Even so, desert is but one moral ideal among others. While it matters that people get what they deserve, it also matters that … people don’t die of starvation. That people get their life extended by multiple years, and live beyond poverty. Just consider Waiter and Child again. It seems silly to me to object that you shouldn’t give the child the 20 because of the waiter’s desert claim — even if the waiter has a desert claim to your 20, and the child doesn’t, nevertheless the mounting famine the child faces clearly outweighs this desert claim. Sorry, I won’t let an orphan starve.
Objection 4: Doesn’t this just generalize to everything? What’s so special about tipping?
True, there is a sense in which the argument here generalizes — we make massive mistakes in how we spend our money, at least when viewed from a moral lens. But my point isn’t merely that tipping is a grossly morally inefficient way to spend your money. My point is that it is particularly morally regrettable: because tipping, at least sometimes, is done under the auspices of altruism. That is the lesson of Charity on Fire. Whenever we don’t give money to charity, there is something sad about that. But there is something especially regrettable when Bob works up the altruistic energy to give, and then decides to burn away 90% of his donation money before giving it away.
Two quick thoughts:
(1) I don't think that tipping is "altruism", but rather meeting a *special obligation*. I don't think it's "especially" morally regrettable when we use some of our resources to meet special obligations in a way that's impartially suboptimal. I would much prefer that people expanded their charity budget from out of their "personal luxuries" budget than from their "meeting special obligations" budget.

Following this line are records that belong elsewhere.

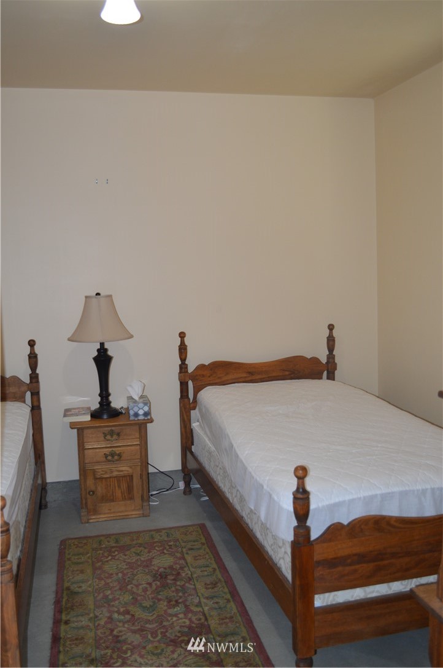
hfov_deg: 39.9
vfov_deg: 57.3
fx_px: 611
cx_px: 222
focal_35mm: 33
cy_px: 334
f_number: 4
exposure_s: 1/60
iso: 450
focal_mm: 22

(2) Being suboptimal isn't sufficient to be "morally regrettable"; it depends what one otherwise would have done. Few people who stop tipping will use the savings to do more good. Most will just pocket the change. So it's morally preferable (rather than regrettable) that these people continue to tip.
A fire case. Very challenging. I hate tipping but, you know, social expectations and the like.
Actually- here's what I have thought about it. If you're eating out at a place that "requiries" (socially) a tip, then you're already either violating your moral obligations by eating out at a place unnecessarily expensive, or the moral costs of the expense are outweighed by the companionship or other goods that came from eating out with this group of people. In either case, tipping likely isn't going to magically align with the relevant cutoff point in either scenario. So, it isn't the tipping that we need to be concerned with, and the tips at least go more directly to someone rather than a corporation, unlike the bulk of the meal price.